A buy-sell agreement (sometimes called a buy/sell agreement, buyout provision, or buy/sell provision) is an internal document that outlines how members in an LLC can be bought out or how they can transfer ownership in the case of a buy-out or other event. In most cases, the members of the LLC have already valued the LLC and assigned a sales price to each member’s interest in the company. The buy-sell agreement will also list any restrictions to the transferring of interest, but if you and the members agree to change them, they can be amended by the members before sale to reflect any new or additional agreed-upon terms.
Once you get full ownership of the LLC, you will have the power to amend or even create a new LLC operating agreement. We recommend at least updating the information in the operating agreement that has changed in the transfer of ownership.

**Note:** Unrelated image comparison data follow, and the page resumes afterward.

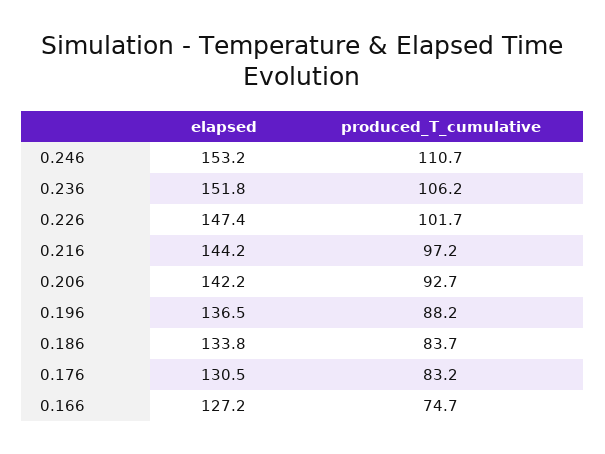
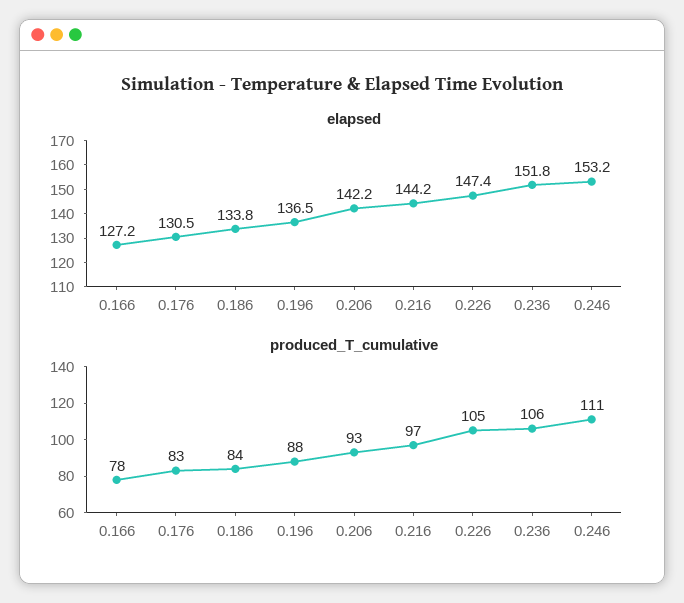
produced_T_cumulative, 0.226: 101.7 -> 105
produced_T_cumulative, 0.166: 74.7 -> 78

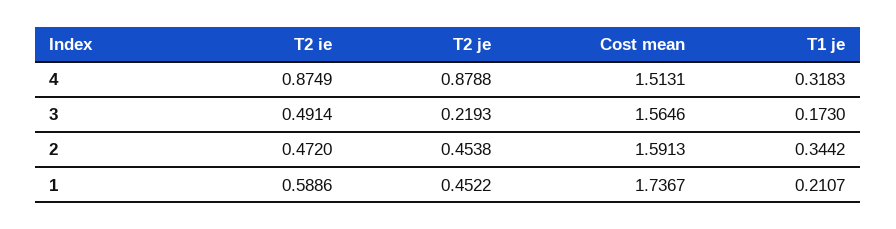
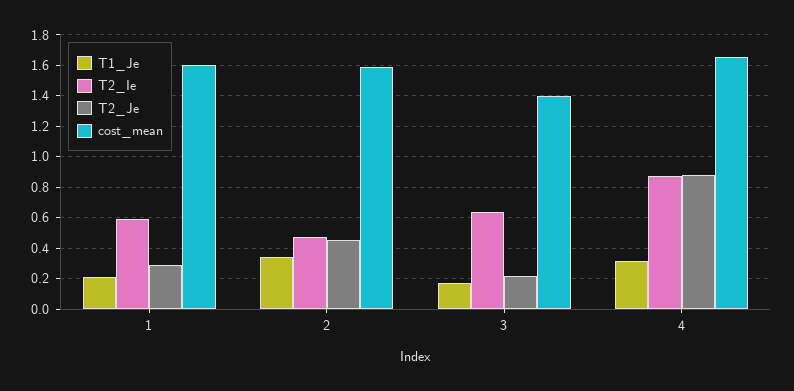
Cost mean, 4: 1.5131 -> 1.65
T2 ie, 3: 0.4914 -> 0.65
Cost mean, 3: 1.5646 -> 1.4
T2 je, 1: 0.4522 -> 0.3
Cost mean, 1: 1.7367 -> 1.6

The term sheet, sometimes called a memorandum of understanding, is the document containing all the key agreed upon information about the purchase of the LLC. This, unlike your purchase agreement, is not a contract and is only a list of key info related to the sell and transfer of ownership. Your term sheet will include aspects like:
- Final price you’ll pay for the LLC, when it’s due, and the method of payment
- Outline of LLC’s structure and operation
- Membership approval gathered
- Date of closing on the purchase
- Non-compete agreements or other contractual obligations
You’ll want to have an attorney draft and review your term sheet because it will be used to draft your purchasing agreement, which is the official legal document of your LLC purchase.
A purchase agreement is the legal document you’ll use to finalize the purchase of an LLC. Once you’ve completed your term sheet and your due diligence process, you’ll craft a purchase agreement. If you’re buying the entire LLC, you’ll draft a full purchase agreement. If you did not get all member approval during your due diligence, you’ll get all member approval of the purchase agreement and transfer of ownership during this stage.
The term sheet you drafted will be the main items included in your purchase agreement, but there will also be information about post-purchase protection like when any final debts must be paid and agreements with landlords settled. Once the purchase agreement has been drafted and agreed upon, your attorney will provide the LLC with a list of actions and items they need to complete before signing the agreement.
After all parties and their attorneys have signed the purchase agreement, the closing is done and you’ve successfully purchased an LLC. You’ll still need to give post-closing notifications to the government and IRS to let them know of the change in ownership, registered agent, and any other important information that has been changed during the purchase.
Local Government and Secretary of State
When you purchase an LLC, you’ll need to update the government about the change in ownership and, in some cases, membership and registered agent. You’ll file an amendment to your Articles of Organization, sometimes called Certificate of Organization, with the state where your LLC is located. Business licenses and permits will also need to be updated with local and state boards where the LLC is registered.
Learn more about How to Get a Business License.
With a change in ownership after a purchase of an LLC, you’ll need to file Form 8822-B, Change of Address or Responsible Party. Form 8822-B updates the IRS to a change in who the person of contact is assigned the EIN for the business. If you want to change your LLC’s tax election, you’ll need to file Form 8832 with the IRS. When buying a single-member LLC (SMLLC), you won’t need to notify the IRS if it is staying a SMLLC. However, if you purchase a SMLLC and change it to a multi-member LLC, you’ll need to file for a new EIN.